§ EXERCISE DETAILS
Work through the listing below, copying each line that carries the word "linecap".

§ DATA FOR ANALYSIS
::::::::

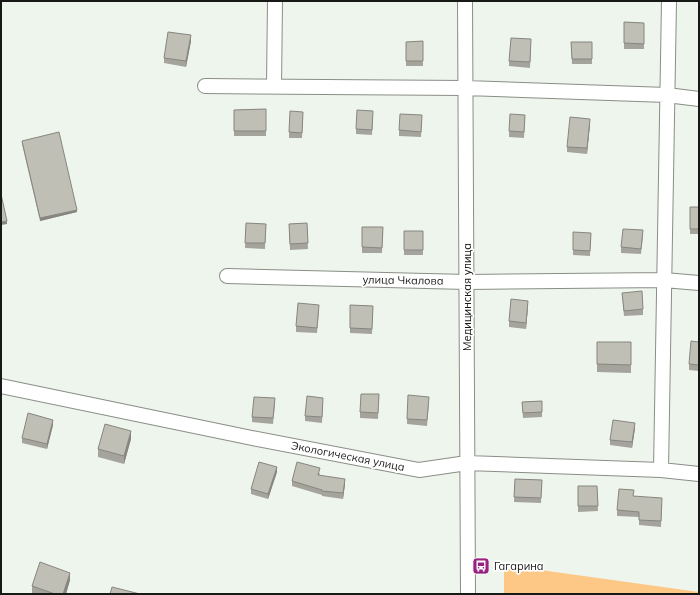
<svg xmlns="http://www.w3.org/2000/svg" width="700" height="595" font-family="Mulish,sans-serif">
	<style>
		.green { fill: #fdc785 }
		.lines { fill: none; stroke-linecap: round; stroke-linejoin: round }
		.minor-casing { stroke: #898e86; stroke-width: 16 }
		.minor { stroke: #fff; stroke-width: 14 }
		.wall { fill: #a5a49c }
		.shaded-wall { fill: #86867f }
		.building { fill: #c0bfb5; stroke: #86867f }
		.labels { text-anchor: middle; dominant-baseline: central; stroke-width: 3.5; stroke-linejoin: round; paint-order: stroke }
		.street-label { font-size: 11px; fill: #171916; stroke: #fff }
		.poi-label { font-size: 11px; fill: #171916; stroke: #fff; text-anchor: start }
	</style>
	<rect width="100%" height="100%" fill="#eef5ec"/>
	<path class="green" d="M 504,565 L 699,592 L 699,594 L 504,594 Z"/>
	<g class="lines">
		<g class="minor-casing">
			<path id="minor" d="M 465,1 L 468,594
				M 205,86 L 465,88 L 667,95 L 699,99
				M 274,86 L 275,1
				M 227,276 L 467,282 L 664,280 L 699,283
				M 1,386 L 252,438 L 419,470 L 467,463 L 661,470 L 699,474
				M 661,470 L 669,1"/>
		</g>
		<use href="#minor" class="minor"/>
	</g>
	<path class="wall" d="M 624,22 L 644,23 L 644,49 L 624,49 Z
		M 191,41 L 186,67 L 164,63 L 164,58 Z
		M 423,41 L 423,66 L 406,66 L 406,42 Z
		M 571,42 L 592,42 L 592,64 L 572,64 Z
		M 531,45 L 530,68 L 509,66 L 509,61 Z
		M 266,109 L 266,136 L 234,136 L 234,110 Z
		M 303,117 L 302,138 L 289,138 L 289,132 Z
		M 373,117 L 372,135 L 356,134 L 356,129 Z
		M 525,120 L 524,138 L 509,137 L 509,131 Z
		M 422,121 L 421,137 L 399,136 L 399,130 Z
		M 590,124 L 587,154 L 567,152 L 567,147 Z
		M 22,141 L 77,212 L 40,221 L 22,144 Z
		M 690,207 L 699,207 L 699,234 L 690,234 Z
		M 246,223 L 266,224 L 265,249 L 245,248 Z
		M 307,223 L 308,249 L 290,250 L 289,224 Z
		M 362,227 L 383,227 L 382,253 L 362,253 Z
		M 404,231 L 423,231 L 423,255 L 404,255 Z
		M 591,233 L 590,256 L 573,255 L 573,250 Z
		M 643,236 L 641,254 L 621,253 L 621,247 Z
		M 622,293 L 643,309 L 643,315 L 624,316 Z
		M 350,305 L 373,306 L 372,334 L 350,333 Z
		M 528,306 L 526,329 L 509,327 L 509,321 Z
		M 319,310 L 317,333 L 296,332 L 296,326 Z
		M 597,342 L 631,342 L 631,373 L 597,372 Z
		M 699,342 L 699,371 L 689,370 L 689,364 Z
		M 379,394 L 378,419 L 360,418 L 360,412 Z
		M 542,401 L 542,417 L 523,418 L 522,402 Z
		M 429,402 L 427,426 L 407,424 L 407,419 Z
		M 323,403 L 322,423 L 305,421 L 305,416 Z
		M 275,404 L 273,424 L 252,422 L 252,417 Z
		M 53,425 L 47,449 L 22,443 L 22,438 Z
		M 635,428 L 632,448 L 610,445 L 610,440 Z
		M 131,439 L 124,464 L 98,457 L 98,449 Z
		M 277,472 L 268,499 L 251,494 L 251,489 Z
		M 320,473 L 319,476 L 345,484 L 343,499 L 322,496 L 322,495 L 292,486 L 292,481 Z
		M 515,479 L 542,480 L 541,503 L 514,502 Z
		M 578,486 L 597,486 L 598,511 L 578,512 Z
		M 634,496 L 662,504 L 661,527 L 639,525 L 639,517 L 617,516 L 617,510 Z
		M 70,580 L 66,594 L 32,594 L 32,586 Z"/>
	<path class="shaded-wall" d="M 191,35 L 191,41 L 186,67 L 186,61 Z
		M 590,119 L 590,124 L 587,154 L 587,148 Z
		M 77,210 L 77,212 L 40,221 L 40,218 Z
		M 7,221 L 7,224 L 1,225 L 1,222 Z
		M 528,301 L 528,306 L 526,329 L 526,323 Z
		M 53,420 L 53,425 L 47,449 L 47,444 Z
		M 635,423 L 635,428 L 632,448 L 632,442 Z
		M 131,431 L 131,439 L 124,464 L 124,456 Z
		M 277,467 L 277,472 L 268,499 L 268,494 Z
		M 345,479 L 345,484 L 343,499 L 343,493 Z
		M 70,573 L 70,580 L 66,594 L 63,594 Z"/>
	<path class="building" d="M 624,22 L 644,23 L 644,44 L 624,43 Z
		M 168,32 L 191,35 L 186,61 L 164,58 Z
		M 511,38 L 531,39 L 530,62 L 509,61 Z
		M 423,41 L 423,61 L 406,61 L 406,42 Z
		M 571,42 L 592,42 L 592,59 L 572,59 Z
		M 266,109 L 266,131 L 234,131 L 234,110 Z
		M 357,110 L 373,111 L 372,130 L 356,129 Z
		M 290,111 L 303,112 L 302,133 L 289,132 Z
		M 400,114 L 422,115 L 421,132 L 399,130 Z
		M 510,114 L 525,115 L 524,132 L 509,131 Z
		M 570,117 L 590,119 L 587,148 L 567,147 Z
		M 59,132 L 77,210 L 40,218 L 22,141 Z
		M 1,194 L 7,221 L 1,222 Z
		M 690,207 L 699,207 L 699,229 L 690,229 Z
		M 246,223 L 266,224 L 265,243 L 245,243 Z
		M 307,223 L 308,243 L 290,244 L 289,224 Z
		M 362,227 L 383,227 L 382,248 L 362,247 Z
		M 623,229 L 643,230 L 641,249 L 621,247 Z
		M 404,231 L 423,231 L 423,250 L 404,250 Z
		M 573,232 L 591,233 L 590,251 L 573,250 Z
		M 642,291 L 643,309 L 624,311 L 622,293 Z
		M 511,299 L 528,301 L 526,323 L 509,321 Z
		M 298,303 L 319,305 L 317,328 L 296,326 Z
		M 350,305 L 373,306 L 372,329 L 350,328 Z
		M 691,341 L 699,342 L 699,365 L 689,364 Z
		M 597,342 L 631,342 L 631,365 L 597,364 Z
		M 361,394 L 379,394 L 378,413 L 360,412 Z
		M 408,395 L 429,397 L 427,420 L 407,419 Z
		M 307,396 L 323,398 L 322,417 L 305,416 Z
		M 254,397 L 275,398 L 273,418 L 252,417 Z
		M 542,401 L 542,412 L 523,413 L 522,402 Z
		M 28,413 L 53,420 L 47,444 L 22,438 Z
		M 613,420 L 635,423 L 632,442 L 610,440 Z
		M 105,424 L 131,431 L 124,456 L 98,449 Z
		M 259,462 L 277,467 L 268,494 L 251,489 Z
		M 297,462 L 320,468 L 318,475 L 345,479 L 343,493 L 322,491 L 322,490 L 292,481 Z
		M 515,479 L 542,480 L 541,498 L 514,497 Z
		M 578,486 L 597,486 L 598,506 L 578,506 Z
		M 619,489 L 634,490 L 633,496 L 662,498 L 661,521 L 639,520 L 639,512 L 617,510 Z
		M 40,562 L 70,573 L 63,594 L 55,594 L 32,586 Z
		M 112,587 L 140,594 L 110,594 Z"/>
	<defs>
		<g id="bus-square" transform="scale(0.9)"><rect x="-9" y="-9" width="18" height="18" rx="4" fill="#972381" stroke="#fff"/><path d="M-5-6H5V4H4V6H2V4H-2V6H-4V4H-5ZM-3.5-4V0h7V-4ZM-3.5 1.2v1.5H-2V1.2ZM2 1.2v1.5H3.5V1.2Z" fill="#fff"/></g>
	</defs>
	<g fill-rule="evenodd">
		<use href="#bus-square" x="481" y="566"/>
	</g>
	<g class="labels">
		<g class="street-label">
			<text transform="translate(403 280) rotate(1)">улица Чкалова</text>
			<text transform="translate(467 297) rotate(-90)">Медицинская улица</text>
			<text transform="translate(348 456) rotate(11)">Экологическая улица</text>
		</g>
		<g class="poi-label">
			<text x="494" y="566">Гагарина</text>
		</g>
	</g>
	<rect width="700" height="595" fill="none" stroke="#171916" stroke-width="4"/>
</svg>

::::::::

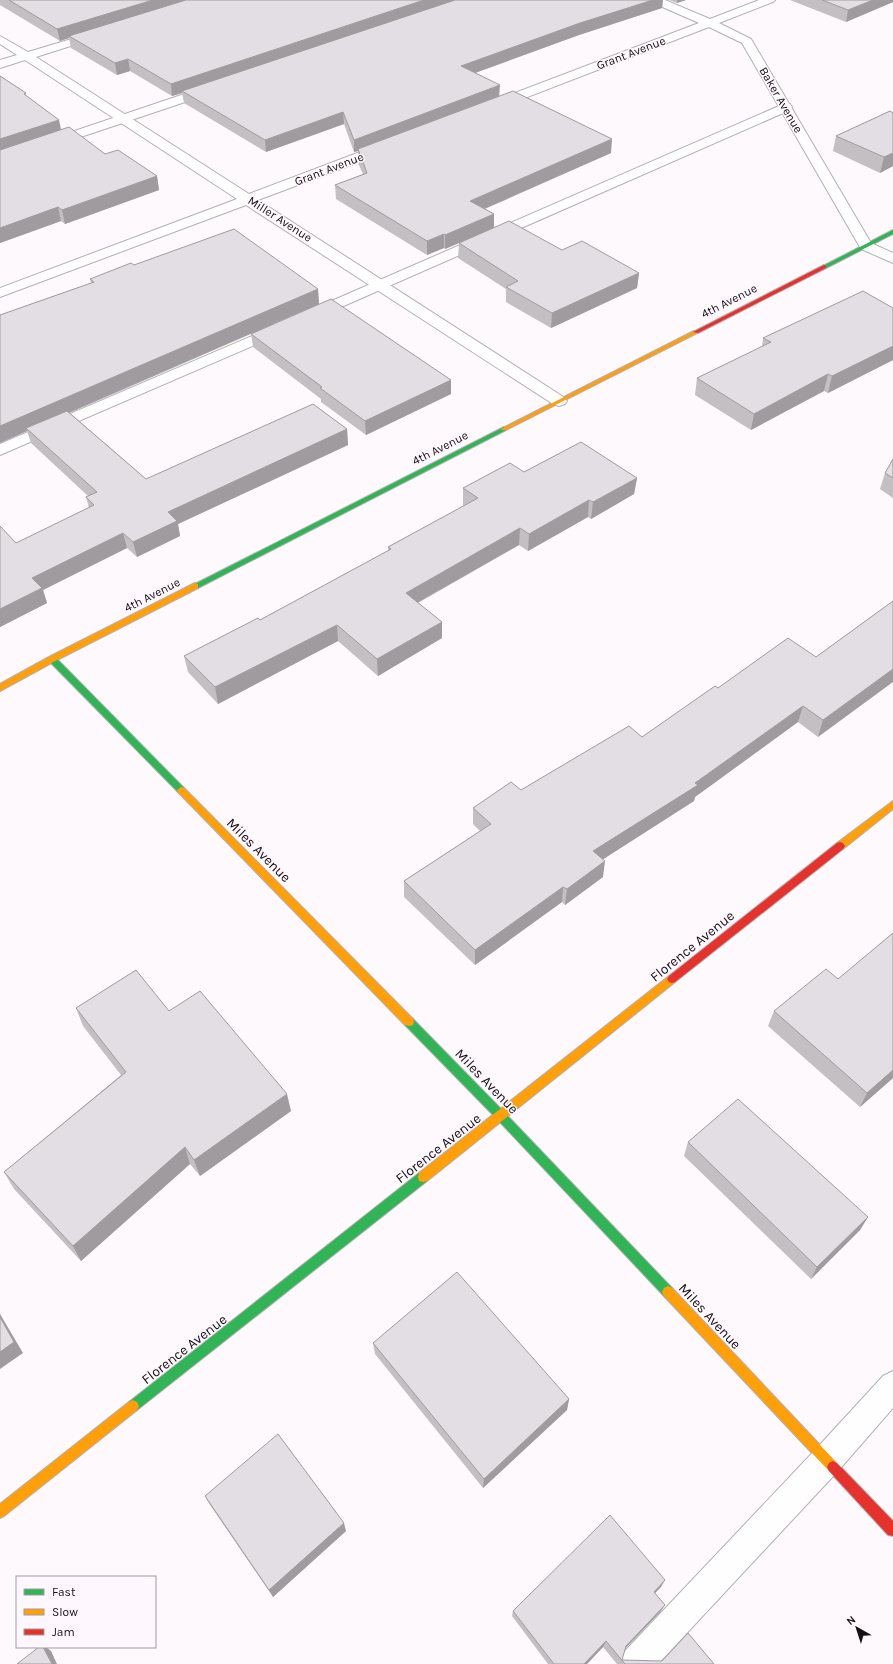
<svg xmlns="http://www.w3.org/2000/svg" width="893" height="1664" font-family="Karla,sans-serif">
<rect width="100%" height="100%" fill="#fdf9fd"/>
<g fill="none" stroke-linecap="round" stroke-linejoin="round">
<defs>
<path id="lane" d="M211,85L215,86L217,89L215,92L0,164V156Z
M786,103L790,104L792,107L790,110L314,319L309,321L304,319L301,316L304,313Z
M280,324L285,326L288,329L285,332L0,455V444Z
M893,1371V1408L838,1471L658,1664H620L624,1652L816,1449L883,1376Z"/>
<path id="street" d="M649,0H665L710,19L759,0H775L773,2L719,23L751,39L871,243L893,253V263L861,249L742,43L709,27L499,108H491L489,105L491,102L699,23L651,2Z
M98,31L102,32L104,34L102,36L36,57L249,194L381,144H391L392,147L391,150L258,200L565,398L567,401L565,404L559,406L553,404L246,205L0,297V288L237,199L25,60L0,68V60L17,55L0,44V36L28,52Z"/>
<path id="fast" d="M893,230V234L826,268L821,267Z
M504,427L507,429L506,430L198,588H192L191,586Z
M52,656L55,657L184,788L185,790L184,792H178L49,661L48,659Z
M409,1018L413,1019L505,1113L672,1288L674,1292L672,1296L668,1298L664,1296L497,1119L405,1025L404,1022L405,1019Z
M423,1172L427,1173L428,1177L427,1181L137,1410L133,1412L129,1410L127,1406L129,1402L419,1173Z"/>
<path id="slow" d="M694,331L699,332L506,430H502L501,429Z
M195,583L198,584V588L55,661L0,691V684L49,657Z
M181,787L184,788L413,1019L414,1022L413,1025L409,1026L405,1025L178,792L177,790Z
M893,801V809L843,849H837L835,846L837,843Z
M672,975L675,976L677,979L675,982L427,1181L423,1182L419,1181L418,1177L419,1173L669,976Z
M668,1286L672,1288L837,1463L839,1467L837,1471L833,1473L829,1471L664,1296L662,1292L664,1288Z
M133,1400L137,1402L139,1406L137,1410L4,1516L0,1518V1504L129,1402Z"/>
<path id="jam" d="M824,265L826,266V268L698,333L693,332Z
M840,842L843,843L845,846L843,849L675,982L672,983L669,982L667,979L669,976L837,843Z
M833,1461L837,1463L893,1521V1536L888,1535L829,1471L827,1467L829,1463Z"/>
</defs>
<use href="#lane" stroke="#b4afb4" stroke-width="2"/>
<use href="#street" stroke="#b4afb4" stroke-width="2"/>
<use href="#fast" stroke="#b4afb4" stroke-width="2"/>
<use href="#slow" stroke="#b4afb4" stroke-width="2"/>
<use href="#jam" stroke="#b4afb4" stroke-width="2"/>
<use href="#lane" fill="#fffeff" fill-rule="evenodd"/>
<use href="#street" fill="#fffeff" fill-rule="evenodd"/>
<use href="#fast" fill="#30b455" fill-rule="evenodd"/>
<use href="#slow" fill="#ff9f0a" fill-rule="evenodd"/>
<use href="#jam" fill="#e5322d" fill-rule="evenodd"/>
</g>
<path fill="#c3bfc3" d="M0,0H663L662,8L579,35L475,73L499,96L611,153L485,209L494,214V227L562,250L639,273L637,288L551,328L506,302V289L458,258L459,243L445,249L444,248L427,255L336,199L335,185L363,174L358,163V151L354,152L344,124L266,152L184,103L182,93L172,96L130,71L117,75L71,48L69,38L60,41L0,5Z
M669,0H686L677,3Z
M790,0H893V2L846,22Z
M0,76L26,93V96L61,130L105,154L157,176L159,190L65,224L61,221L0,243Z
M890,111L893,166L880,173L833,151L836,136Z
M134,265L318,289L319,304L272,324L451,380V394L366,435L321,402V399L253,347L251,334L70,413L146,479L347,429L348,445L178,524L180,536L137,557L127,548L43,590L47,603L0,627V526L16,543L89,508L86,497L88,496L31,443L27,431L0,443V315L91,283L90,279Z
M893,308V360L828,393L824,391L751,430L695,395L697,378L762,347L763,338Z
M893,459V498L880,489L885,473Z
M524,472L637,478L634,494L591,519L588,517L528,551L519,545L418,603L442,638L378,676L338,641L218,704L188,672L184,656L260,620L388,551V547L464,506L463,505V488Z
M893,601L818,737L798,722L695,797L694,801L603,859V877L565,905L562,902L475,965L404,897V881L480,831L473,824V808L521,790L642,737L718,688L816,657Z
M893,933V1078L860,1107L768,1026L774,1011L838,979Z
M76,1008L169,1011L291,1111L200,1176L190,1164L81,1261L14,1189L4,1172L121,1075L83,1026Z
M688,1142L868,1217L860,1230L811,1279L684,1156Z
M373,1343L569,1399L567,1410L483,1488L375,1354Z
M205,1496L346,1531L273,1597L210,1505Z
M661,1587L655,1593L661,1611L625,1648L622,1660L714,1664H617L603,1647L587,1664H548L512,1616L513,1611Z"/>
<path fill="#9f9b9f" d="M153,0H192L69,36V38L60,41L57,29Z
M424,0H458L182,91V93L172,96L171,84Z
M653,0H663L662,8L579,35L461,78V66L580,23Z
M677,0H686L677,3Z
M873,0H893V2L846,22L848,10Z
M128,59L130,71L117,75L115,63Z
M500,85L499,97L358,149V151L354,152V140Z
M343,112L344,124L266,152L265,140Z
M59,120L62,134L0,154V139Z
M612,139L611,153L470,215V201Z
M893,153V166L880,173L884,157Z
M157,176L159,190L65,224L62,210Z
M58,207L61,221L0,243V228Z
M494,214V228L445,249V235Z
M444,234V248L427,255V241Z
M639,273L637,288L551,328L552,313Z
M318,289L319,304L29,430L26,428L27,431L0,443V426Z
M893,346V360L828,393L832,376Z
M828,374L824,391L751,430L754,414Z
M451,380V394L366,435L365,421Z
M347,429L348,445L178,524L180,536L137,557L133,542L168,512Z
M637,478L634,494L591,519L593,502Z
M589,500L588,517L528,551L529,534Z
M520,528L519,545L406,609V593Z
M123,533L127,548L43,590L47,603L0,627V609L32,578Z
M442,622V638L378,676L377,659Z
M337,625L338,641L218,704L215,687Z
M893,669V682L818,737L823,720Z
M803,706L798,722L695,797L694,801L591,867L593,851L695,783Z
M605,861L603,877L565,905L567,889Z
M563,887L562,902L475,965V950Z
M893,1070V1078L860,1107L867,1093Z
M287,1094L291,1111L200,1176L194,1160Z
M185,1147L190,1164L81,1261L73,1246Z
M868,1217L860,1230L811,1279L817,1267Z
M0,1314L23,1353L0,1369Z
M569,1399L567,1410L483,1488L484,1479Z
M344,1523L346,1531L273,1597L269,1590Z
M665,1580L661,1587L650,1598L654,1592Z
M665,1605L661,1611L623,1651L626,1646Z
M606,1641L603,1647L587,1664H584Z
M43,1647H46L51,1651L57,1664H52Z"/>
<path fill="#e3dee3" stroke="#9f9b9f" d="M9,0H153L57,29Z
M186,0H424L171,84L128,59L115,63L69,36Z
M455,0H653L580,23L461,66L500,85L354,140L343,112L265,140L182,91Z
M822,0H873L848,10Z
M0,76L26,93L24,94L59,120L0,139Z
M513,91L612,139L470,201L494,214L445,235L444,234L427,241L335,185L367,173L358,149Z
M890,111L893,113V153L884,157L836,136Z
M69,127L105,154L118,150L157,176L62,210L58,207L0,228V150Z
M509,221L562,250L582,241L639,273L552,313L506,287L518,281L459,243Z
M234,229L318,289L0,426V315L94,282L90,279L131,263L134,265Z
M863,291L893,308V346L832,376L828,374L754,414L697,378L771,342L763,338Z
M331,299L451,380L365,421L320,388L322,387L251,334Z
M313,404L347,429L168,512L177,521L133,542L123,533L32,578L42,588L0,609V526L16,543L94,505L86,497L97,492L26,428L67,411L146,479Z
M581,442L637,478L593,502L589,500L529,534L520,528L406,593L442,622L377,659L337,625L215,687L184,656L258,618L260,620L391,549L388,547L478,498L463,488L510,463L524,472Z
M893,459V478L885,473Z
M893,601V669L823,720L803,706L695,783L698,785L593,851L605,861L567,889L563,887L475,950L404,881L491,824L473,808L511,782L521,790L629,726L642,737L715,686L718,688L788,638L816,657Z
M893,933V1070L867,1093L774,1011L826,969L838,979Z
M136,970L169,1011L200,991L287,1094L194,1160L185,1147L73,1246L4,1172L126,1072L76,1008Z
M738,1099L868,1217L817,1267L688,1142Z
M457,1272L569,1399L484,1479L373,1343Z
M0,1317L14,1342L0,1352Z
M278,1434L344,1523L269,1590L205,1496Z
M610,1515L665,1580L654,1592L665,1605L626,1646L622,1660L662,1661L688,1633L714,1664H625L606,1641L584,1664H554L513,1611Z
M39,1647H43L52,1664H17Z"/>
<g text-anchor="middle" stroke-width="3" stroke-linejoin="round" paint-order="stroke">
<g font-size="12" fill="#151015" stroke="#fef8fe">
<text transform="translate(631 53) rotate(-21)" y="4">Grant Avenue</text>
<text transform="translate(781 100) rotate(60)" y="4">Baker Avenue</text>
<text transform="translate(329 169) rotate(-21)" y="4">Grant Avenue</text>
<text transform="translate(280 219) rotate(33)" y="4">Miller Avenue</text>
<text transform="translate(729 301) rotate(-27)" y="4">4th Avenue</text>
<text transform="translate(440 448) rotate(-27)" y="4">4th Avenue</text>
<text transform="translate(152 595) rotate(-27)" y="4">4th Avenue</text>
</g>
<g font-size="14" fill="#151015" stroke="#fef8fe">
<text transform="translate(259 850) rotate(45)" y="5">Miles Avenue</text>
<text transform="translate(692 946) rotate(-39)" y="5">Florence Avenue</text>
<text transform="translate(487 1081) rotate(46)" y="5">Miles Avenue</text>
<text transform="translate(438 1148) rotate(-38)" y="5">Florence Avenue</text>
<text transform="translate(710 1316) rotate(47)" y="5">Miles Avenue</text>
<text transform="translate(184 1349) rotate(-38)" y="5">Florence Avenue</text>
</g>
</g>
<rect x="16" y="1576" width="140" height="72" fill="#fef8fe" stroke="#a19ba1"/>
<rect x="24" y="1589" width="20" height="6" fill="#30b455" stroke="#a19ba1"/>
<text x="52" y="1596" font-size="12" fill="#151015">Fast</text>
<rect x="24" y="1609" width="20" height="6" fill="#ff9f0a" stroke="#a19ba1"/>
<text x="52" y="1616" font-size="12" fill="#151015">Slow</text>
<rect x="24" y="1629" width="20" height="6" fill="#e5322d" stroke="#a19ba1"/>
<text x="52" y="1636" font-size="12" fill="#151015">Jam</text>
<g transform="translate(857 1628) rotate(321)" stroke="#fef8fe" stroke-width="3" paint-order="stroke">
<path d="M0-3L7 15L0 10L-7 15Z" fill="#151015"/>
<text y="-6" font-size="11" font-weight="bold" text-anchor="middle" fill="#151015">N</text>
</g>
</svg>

::::::::

§ WRITTEN ANSWER
		.lines { fill: none; stroke-linecap: round; stroke-linejoin: round }
<g fill="none" stroke-linecap="round" stroke-linejoin="round">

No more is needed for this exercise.